In addition to storing data in Amazon DynamoDB, GameOn uses Amazon ElastiCache and Amazon DynamoDB Accelerator (DAX) for caching; Amazon QuickSight running on Amazon Redshift for business intelligence and reporting; and Amazon Elastic Compute Cloud (Amazon EC2) to run application logic. It also takes advantage of AWS Lambda, a serverless service that runs code in response to events, for orchestrating background jobs, data collection, fraud detection, and billing processes. One of the most important components in the GameOn architecture is Amazon API Gateway, a fully managed service that makes it easy to create, publish, maintain, monitor, and secure APIs at any scale.  

"We followed AWS recommendations to make heavy use of microservices, as opposed to building a traditional monolithic application," says Chakraborti. "Relying on Amazon API Gateway and a microservices architecture lets us make narrow, specific changes without affecting any other services or components, which is what enables a relatively small product team to release product updates biweekly and major new features monthly."

Another advantage of API Gateway is the ease of differentiating between what internal and external calls can access. "Let's say a specific API exposes 10 services, but we only want our customers to be able to access eight of those," says Chakraborti. "On API Gateway, we have the option to expose the service through two gateways, easily keeping the internal services away from customers without having to code additional logic or change APIs and signatures. API Gateway solves so many problems so elegantly that we never even considered using another product."

Check your understanding.
A. Answer these questions from the GameOn text:
(i) Which service runs GameOn's application logic?
(ii) How often does the product team release product updates?
(iii) In Chakraborti's example, how many of the 10 services should customers be able to access?
B. Please transcribe the stretch of the GameOn text from "In addition to" through "at any scale.".
The lines have no connection to the GameOn text.

Given data.
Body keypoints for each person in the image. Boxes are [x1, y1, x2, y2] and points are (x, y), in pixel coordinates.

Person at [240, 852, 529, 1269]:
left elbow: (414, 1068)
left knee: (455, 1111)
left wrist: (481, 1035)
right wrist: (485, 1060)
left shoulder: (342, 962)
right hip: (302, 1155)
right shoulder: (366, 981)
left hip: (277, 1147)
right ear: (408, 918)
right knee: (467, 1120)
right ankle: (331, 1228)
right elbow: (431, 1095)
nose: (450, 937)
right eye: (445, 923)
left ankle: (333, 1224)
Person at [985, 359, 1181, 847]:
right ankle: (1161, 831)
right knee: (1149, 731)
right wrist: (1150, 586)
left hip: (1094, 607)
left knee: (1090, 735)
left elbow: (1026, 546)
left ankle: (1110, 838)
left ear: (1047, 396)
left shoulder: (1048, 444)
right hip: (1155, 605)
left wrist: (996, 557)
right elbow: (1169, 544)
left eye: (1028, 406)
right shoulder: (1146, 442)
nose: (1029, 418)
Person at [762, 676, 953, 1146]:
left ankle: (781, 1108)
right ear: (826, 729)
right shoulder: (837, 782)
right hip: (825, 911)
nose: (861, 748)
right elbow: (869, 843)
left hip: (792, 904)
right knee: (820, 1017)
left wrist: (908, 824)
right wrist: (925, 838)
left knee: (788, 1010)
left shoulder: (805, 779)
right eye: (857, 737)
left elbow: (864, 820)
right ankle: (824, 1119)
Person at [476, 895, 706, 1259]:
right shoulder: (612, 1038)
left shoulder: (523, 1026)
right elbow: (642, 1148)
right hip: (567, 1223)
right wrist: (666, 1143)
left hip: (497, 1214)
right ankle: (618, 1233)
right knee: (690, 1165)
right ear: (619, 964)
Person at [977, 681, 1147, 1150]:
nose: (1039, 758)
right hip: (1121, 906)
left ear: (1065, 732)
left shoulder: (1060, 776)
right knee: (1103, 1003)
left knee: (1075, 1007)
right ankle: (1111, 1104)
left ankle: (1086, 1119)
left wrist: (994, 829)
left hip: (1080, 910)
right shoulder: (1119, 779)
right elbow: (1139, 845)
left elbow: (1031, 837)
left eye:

Numbered answers.
A.
(i) Amazon Elastic Compute Cloud (Amazon EC2)
(ii) Biweekly
(iii) Eight

B.
In addition to storing data in Amazon DynamoDB, GameOn uses Amazon ElastiCache and Amazon DynamoDB Accelerator (DAX) for caching; Amazon QuickSight running on Amazon Redshift for business intelligence and reporting; and Amazon Elastic Compute Cloud (Amazon EC2) to run application logic. It also takes advantage of AWS Lambda, a serverless service that runs code in response to events, for orchestrating background jobs, data collection, fraud detection, and billing processes. One of the most important components in the GameOn architecture is Amazon API Gateway, a fully managed service that makes it easy to create, publish, maintain, monitor, and secure APIs at any scale.